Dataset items
┌────────

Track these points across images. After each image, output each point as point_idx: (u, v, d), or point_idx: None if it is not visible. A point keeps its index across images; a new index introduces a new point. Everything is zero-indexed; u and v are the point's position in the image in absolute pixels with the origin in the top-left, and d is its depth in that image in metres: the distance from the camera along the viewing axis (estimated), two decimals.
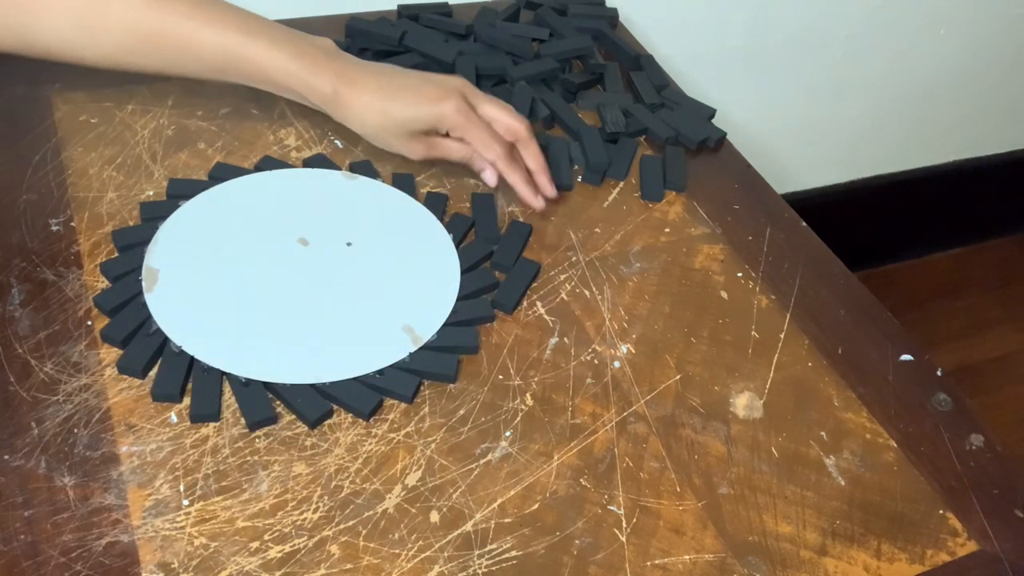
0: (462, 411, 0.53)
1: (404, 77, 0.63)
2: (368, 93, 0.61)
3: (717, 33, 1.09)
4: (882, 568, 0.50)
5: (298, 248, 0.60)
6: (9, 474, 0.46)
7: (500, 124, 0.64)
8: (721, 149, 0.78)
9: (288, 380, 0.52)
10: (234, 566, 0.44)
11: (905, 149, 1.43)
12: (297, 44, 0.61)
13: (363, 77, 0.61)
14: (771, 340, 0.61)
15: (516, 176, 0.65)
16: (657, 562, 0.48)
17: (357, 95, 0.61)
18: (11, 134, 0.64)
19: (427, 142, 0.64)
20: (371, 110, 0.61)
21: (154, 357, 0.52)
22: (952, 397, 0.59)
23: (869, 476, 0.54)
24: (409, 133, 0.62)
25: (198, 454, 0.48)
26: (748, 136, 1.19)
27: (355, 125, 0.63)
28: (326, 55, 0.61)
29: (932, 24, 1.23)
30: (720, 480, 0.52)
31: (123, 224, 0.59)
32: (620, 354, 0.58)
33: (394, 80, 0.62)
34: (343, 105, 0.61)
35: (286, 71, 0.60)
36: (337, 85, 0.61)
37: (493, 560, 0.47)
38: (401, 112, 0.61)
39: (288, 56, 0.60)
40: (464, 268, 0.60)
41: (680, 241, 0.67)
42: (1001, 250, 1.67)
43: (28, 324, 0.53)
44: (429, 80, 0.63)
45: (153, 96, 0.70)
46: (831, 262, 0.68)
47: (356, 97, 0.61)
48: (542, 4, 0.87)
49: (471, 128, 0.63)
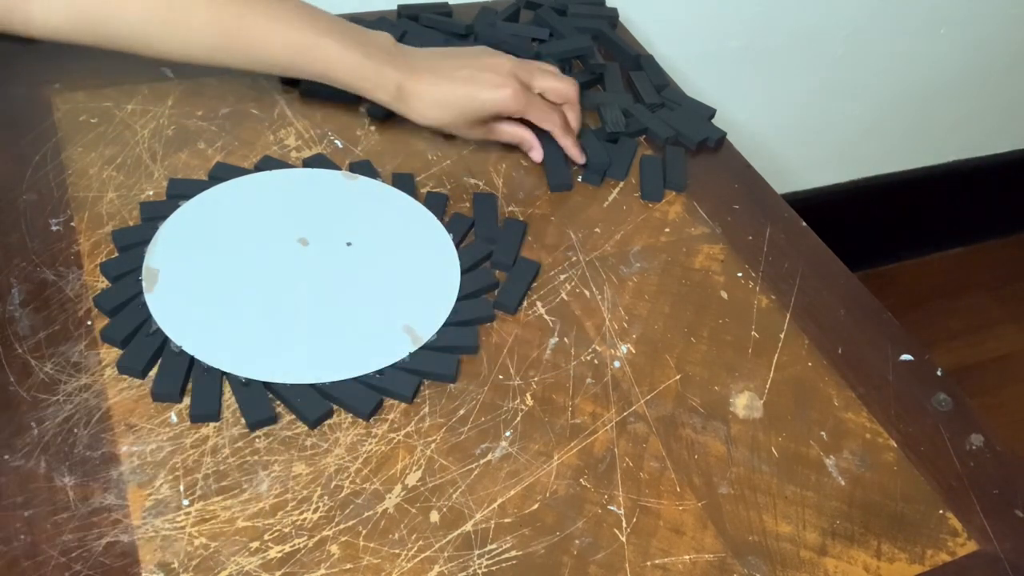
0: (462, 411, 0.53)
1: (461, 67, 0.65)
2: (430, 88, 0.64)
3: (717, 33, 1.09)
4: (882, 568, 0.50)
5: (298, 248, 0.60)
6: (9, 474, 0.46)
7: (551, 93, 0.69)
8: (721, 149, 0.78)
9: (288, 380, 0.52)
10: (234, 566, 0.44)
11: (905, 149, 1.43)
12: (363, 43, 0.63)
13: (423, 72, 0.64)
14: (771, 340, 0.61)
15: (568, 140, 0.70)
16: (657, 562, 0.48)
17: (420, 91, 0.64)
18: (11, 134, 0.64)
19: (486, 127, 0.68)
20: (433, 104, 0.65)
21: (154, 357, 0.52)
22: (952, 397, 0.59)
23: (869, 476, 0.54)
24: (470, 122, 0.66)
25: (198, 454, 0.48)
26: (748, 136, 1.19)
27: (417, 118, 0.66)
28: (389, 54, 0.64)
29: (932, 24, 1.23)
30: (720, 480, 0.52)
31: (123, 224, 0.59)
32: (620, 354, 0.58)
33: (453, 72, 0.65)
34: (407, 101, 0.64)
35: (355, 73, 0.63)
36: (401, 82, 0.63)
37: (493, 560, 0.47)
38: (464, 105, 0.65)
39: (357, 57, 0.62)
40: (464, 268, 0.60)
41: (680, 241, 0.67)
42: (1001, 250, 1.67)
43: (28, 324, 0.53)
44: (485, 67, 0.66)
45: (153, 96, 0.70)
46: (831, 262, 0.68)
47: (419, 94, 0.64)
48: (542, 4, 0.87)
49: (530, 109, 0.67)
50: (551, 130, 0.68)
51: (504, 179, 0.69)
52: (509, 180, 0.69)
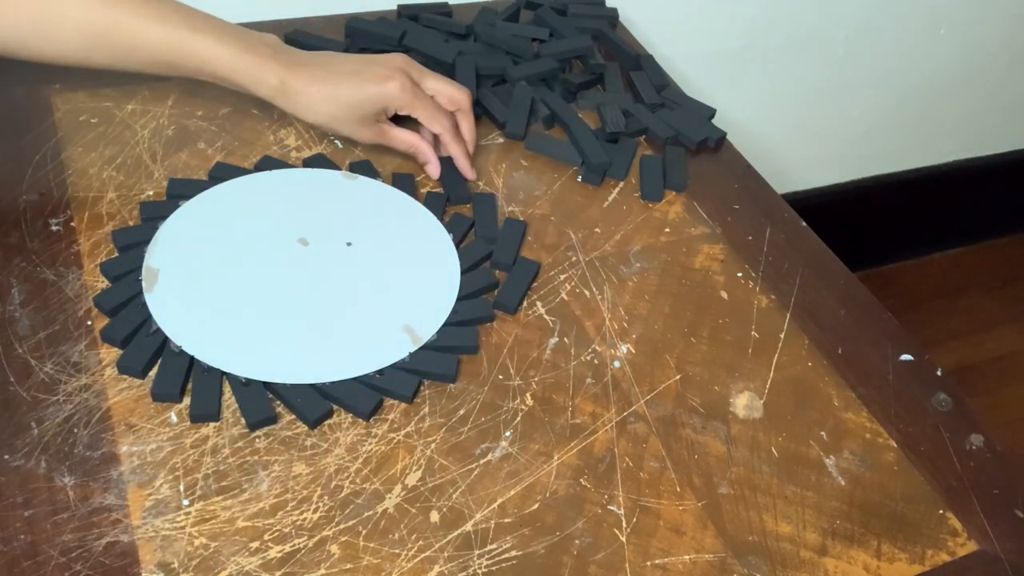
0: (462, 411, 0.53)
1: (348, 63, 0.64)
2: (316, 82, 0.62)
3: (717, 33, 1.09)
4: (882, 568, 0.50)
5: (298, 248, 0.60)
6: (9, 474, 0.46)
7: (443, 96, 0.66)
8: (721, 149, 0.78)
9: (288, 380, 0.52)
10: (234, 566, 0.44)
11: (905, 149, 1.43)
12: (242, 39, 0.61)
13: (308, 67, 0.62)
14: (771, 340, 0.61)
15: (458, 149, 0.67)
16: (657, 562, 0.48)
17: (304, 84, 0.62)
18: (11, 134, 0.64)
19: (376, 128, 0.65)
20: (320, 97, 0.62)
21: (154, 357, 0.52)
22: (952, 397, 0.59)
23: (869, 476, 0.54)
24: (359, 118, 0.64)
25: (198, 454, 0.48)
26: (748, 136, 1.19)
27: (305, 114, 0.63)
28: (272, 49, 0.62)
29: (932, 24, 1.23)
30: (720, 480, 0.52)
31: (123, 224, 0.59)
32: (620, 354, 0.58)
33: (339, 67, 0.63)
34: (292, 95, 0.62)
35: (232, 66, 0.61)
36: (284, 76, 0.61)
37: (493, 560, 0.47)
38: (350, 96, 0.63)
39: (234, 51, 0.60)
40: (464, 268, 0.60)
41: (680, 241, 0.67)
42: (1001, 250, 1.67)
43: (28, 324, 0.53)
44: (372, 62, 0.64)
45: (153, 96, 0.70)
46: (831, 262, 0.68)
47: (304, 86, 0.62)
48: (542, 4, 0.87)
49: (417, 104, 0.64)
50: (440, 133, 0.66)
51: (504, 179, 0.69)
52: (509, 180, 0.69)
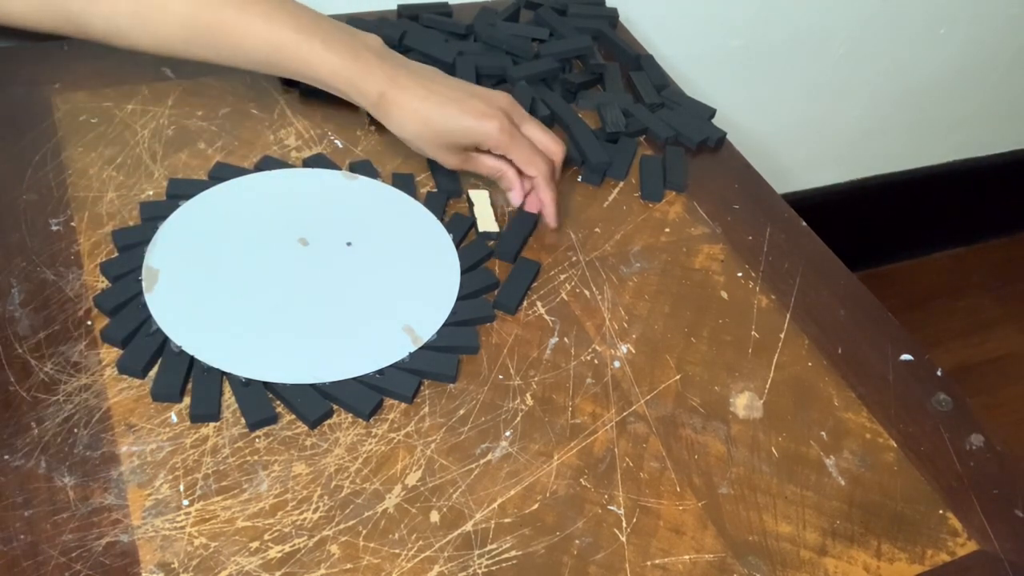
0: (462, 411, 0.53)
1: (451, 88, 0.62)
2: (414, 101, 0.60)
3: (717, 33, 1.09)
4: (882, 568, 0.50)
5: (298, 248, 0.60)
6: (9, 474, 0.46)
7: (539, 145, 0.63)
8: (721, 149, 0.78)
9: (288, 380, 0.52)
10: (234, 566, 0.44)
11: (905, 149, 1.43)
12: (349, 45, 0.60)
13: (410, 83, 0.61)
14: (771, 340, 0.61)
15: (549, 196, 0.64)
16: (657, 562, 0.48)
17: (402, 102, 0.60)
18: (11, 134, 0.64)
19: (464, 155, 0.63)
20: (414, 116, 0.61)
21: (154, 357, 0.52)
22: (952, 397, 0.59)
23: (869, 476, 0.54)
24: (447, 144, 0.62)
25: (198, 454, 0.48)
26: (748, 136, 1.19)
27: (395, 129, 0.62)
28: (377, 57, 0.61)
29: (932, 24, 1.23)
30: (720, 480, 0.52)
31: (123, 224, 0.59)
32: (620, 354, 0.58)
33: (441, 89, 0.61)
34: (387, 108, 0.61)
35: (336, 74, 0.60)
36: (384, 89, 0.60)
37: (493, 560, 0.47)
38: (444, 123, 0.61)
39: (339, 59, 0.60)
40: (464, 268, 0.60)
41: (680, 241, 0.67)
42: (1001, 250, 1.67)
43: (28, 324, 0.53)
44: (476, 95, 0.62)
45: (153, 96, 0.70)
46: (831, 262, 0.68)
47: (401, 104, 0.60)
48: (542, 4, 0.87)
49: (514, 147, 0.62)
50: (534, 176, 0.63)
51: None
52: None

└────────
┌────────

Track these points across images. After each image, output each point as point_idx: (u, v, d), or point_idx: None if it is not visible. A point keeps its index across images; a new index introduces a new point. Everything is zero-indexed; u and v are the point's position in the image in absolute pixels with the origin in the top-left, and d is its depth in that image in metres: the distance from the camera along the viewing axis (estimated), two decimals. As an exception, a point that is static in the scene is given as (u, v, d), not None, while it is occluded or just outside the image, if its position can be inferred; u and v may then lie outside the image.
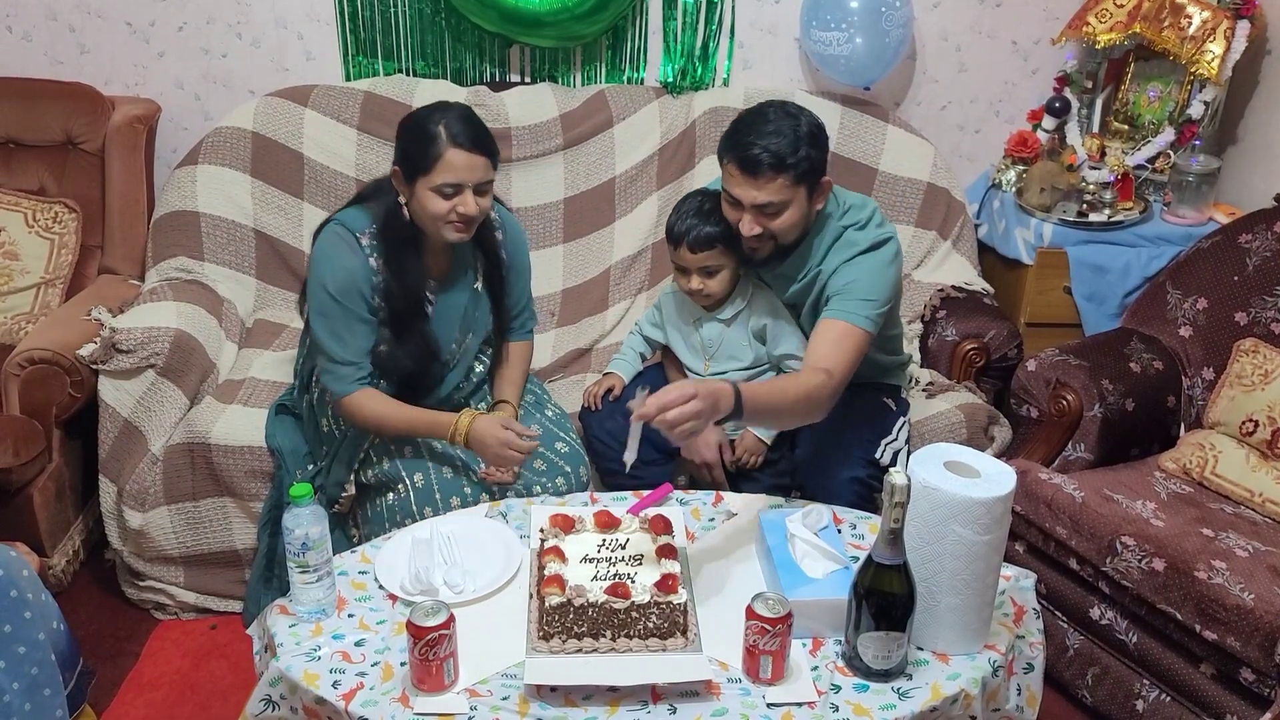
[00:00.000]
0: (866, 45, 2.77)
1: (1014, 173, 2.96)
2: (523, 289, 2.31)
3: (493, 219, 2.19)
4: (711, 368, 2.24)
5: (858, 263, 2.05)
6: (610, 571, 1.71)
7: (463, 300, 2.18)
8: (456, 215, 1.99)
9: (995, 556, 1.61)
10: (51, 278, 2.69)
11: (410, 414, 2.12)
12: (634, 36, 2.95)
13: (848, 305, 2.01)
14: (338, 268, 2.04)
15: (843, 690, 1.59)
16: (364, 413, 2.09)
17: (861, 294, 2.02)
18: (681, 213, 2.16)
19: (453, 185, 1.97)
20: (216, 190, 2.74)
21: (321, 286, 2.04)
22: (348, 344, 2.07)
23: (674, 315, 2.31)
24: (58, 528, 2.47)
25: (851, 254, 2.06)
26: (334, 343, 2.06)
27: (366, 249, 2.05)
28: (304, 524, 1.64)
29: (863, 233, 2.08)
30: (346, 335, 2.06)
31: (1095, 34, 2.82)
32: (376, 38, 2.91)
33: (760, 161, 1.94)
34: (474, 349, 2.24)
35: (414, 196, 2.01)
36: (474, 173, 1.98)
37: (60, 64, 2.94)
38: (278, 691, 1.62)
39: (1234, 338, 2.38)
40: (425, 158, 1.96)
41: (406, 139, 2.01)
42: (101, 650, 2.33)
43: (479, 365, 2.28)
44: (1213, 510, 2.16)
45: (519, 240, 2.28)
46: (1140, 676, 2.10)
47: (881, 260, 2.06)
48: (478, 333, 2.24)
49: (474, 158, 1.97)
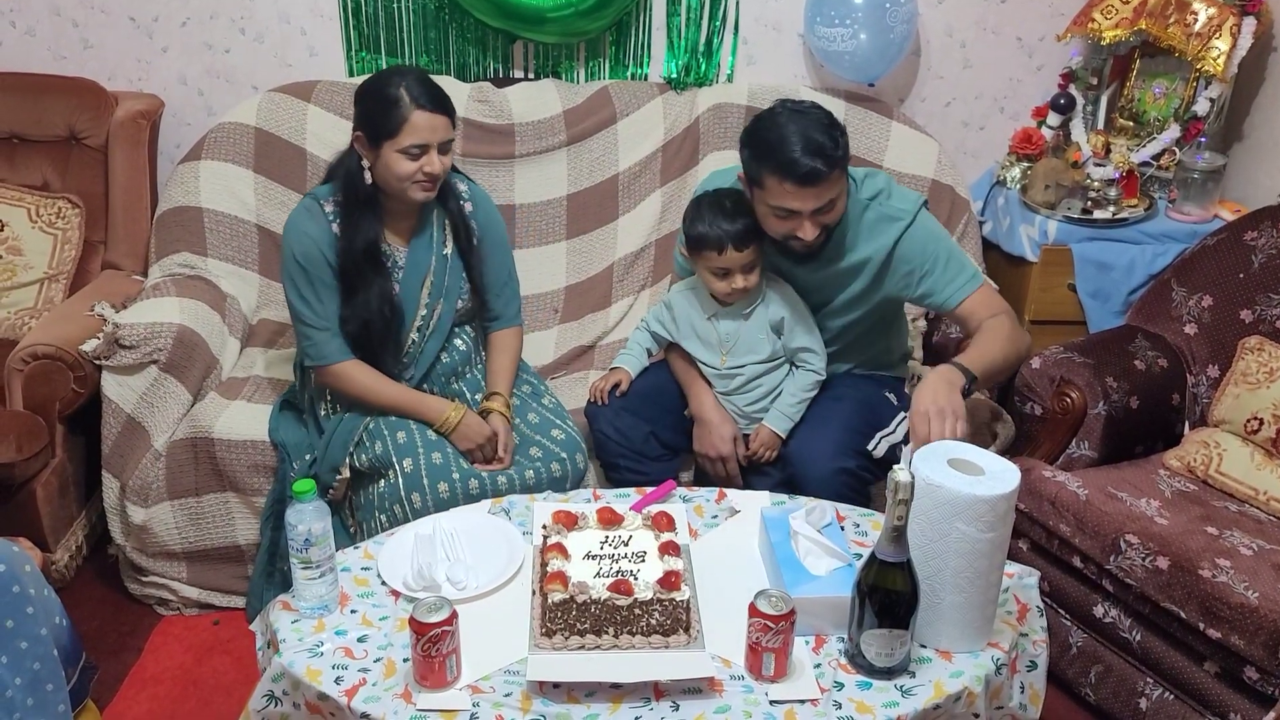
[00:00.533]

└────────
┌────────

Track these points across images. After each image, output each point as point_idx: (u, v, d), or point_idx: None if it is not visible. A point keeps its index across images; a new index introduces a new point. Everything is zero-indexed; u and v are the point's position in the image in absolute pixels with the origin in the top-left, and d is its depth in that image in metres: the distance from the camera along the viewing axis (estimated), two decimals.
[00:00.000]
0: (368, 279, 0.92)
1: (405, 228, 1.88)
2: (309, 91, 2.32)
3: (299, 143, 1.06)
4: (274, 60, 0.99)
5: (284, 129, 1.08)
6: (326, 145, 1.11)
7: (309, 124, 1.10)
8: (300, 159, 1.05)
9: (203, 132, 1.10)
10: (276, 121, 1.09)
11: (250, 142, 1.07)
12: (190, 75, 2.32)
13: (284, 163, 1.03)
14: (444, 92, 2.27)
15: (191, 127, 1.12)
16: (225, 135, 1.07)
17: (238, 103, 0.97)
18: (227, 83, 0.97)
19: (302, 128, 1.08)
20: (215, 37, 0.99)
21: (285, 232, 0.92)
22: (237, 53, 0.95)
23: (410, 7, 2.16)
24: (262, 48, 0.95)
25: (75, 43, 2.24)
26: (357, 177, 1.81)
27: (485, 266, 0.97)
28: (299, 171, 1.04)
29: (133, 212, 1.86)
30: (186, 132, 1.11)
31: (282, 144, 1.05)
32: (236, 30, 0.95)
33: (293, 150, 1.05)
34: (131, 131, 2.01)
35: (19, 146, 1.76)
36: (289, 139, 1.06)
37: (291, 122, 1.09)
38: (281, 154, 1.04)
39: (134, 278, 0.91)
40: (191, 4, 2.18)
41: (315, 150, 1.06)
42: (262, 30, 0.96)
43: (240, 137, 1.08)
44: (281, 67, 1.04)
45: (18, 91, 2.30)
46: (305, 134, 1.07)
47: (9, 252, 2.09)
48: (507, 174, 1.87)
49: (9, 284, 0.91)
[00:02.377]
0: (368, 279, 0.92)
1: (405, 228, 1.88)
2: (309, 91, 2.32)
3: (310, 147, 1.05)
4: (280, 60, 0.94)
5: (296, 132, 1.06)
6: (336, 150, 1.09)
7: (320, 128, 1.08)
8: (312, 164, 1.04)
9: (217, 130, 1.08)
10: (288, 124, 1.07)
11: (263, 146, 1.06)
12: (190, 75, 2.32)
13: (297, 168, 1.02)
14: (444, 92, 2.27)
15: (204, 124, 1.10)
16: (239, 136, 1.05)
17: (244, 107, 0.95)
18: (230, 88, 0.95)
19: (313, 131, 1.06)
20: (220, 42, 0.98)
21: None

└────────

■ **EXERCISE DIRECTIONS**: In the entries above, find the line holding "5: (284, 129, 1.08)" and the line holding "46: (305, 134, 1.07)", then retype exactly those two lines and every line between them, and nothing else.

■ **OUTPUT OF THE EXERCISE**:
5: (284, 129, 1.08)
6: (326, 145, 1.11)
7: (309, 124, 1.10)
8: (300, 159, 1.05)
9: (203, 132, 1.10)
10: (276, 121, 1.09)
11: (250, 142, 1.07)
12: (190, 75, 2.32)
13: (284, 163, 1.03)
14: (444, 92, 2.27)
15: (191, 127, 1.12)
16: (225, 135, 1.07)
17: (238, 103, 0.97)
18: (227, 83, 0.97)
19: (302, 128, 1.08)
20: (215, 37, 0.99)
21: (285, 232, 0.92)
22: (237, 53, 0.95)
23: (410, 7, 2.16)
24: (262, 48, 0.95)
25: (75, 43, 2.24)
26: (357, 177, 1.81)
27: (485, 266, 0.97)
28: (299, 171, 1.04)
29: (133, 212, 1.86)
30: (186, 132, 1.11)
31: (282, 144, 1.05)
32: (236, 30, 0.95)
33: (293, 150, 1.05)
34: (131, 131, 2.01)
35: (19, 146, 1.76)
36: (289, 139, 1.06)
37: (291, 122, 1.09)
38: (281, 154, 1.04)
39: (134, 278, 0.91)
40: (191, 4, 2.18)
41: (315, 150, 1.06)
42: (262, 30, 0.96)
43: (240, 137, 1.08)
44: (281, 67, 1.04)
45: (18, 91, 2.30)
46: (305, 134, 1.07)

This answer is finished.